Faz parte do ciclo normal da actividade partidária local incluir no discurso programático a urgência de uma ligação ferroviária entre Guimarães e Braga. Nem sempre este discurso ou necessidade teve a correspondência das diferentes forças político partidárias, mas nos últimos tempos esta vontade passou a constar em quase todos os programas eleitorais. Constatação de um facto e de uma lógica pouco coerente por quem procura alinhar desejos à posteriori, depois de ignorar a oportunidade de os concretizar enquanto membros de partidos responsáveis pelos sucessivos governos da Nação. Desvalorizando os interesses e apetites que algumas forças partidárias vão mostrando em períodos mais ou menos idênticos, coincidindo sempre com a aproximação de momentos eleitorais, o que é certo é que, mesmo perante esta fragilidade nas convicções, serão sempre bem-vindos para a causa todos os que com ela se identifiquem. Como é costume dizer-se a união faz a força apesar das diferenças conhecidas. Para manter a cadência da exposição destas vontades, veio a publico a aposta do município vimaranense numa outra forma de ligação àquela que acima citei de ligação Guimarães Braga ou vice versa. Desta vez a novidade é a ligação ser efectuada por um Metro Bus, o que na prática, significa que será feita por autocarros, a circular numa via dedicada com dois sentidos e com separador central. É a modos que um metro de superfície mas ao invés de circular sobre carris tem rodado de pneus. Em abono da verdade as alternativas técnicas propostas vão variando mediante as soluções tecnológicas que vão surgindo porque ao contrário da indecisão final sobre a execução do que se pretende, o mundo pula e avança.

Enquanto nos entretemos a definir que processo devemos adoptar como o mais eficaz para o que se pretende, os anos e os orçamentos vão passando e a obra fica em banho maria à espera de tempos mais favoráveis.

Este mês, o governo anunciou um Plano Nacional de Investimento onde a ferrovia ocupa um papel primordial com a ligação em alta velocidade entre Lisboa e Porto cuja viagem terá a duração de 1 hora e 15 minutos.

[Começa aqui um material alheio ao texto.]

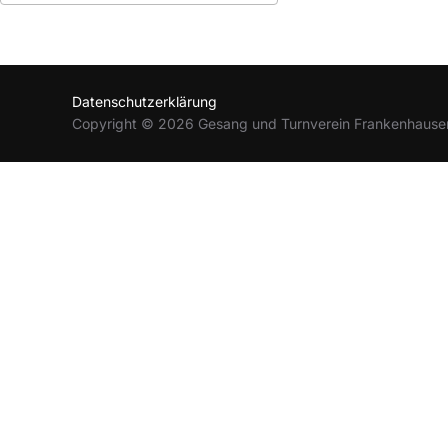
ICS herunterladen
Google Kalender
Datenschutzerklärung
Copyright © 2026 Gesang und Turnverein Frankenhause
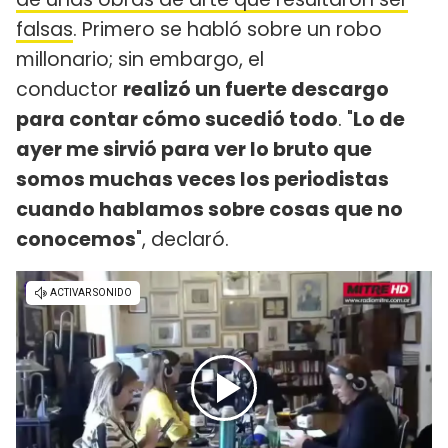
falsas
. Primero se habló sobre un robo
millonario; sin embargo, el
conductor
realizó un fuerte descargo
para contar cómo sucedió todo
. "
Lo de
ayer me sirvió para ver lo bruto que
somos muchas veces los periodistas
cuando hablamos sobre cosas que no
conocemos
", declaró.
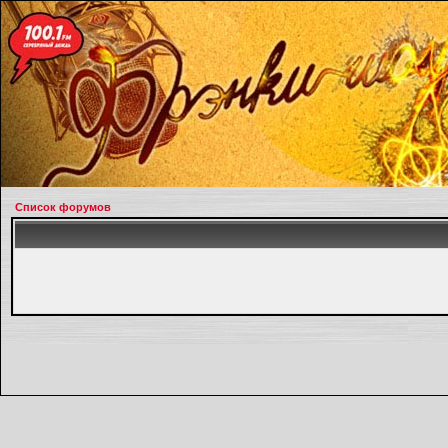
Список форумов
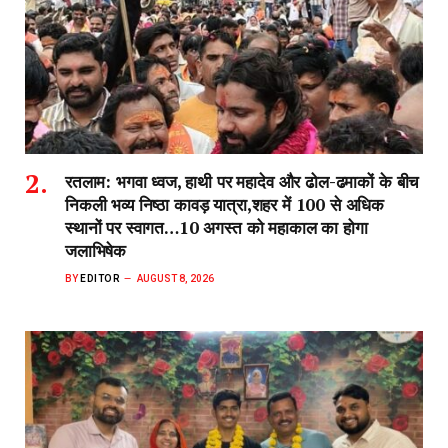
रतलाम: भगवा ध्वज, हाथी पर महादेव और ढोल-ढमाकों के बीच
निकली भव्य निष्ठा कावड़ यात्रा,शहर में 100 से अधिक
स्थानों पर स्वागत…10 अगस्त को महाकाल का होगा
जलाभिषेक
BY
EDITOR
AUGUST 8, 2026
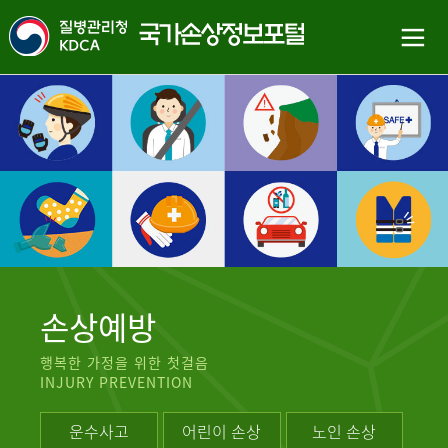
손상예방
행복한 가정을 위한 첫걸음
INJURY PREVENTION
운수사고
어린이 손상
노인 손상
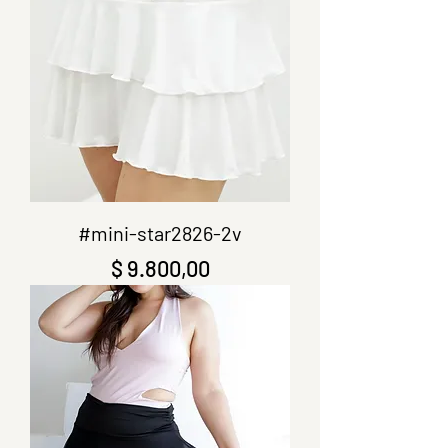
#mini-star2826-2v
Precio
$ 9.800,00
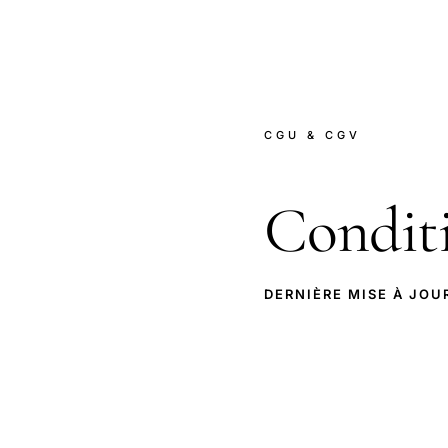
CGU & CGV
Condit
DERNIÈRE MISE À JOU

Neste Plano está também incluída a necessidade de reforçar a ligação ferroviária entre Portugal e a Galiza para viagens em alta velocidade. Esta via já tem um traçado que será adaptado e melhorado e como é fácil de constatar não passa por Guimarães, que fica afastada cerca de duas dezenas de quilómetros desta opção estrutural fundamental. Guimarães continua a sofrer os reflexos de políticas anteriores (nacionais e locais) erradas, de desinvestimento na ferrovia, algumas lamentavelmente consentidas pelos responsáveis autárquicos de então.

No mesmo pacote governamental foram contemplados 200 milhões de euros para a ligação entre Braga e Guimarães, e tendo em conta a unanimidade manifestada sobre este assunto, era bom que se encontrasse uma modalidade compatível e capaz de assegurar a ligação entre as cidades e, no caso de Guimarães, também à alta velocidade. Se assim não for corremos o risco de num futuro próximo vermos passar os comboios do futuro por um canudo.